(Document structure recognition data)
##########

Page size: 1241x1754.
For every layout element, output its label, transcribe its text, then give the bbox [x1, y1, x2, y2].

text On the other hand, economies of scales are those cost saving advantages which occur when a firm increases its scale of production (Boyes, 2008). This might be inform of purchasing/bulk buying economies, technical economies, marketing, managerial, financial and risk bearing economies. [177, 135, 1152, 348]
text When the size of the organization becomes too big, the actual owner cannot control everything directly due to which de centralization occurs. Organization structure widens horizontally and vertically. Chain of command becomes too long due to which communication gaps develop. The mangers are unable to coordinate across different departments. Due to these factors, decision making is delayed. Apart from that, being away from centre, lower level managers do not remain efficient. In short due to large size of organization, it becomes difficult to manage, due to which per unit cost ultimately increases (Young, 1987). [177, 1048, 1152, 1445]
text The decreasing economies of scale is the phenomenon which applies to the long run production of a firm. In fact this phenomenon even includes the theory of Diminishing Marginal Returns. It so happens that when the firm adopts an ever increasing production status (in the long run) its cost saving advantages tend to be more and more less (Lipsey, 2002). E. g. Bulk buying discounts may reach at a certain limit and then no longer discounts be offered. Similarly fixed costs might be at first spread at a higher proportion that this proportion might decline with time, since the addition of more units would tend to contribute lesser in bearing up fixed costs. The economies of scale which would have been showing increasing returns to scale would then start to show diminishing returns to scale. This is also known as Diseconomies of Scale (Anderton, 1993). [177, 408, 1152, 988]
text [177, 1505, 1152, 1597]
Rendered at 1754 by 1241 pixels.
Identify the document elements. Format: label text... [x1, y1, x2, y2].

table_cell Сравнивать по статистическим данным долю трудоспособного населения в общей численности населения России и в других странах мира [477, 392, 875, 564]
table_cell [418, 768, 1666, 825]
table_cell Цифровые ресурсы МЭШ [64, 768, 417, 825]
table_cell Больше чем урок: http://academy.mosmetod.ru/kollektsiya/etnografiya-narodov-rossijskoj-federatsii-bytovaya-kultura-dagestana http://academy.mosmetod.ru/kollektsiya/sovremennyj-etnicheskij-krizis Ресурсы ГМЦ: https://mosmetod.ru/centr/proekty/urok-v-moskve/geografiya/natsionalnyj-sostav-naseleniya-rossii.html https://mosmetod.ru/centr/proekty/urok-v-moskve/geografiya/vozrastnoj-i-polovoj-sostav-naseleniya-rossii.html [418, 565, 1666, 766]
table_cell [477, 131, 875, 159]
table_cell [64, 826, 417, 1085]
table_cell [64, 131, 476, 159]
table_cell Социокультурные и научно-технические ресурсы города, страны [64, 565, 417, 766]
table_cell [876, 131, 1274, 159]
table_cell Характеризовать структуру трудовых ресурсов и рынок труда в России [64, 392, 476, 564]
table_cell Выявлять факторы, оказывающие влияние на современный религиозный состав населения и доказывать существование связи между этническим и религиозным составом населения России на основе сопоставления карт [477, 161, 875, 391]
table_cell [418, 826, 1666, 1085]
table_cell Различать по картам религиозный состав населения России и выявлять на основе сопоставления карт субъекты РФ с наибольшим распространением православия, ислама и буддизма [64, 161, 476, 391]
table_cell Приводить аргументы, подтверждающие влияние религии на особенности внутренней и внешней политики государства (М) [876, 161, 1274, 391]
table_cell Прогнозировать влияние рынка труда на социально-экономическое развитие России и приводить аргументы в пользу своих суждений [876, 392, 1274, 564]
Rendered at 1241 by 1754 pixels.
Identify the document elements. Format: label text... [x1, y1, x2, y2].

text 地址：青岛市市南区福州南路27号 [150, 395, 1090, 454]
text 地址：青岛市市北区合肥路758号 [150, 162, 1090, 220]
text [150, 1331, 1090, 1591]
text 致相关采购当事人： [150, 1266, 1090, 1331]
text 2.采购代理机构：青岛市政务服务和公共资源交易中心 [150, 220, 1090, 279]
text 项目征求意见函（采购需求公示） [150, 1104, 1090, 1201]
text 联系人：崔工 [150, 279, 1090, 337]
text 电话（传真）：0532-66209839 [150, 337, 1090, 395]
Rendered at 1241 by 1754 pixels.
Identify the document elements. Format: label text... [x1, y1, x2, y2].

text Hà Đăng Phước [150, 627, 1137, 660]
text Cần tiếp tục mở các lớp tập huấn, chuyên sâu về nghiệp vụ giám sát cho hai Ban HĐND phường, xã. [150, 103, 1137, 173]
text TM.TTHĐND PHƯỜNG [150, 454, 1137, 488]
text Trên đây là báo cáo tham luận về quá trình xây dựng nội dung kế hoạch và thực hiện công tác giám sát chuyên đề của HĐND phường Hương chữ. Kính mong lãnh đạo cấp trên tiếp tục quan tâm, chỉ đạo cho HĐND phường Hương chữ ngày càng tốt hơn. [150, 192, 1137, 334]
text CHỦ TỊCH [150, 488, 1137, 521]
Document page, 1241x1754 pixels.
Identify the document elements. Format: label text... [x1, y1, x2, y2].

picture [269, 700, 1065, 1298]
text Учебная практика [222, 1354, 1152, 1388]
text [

##########

Job
Only the lines of the data holding the string "pixels" are wanted; copy each of them.

Task solution
Rendered at 1754 by 1241 pixels.
Rendered at 1241 by 1754 pixels.
Rendered at 1241 by 1754 pixels.
Document page, 1241x1754 pixels.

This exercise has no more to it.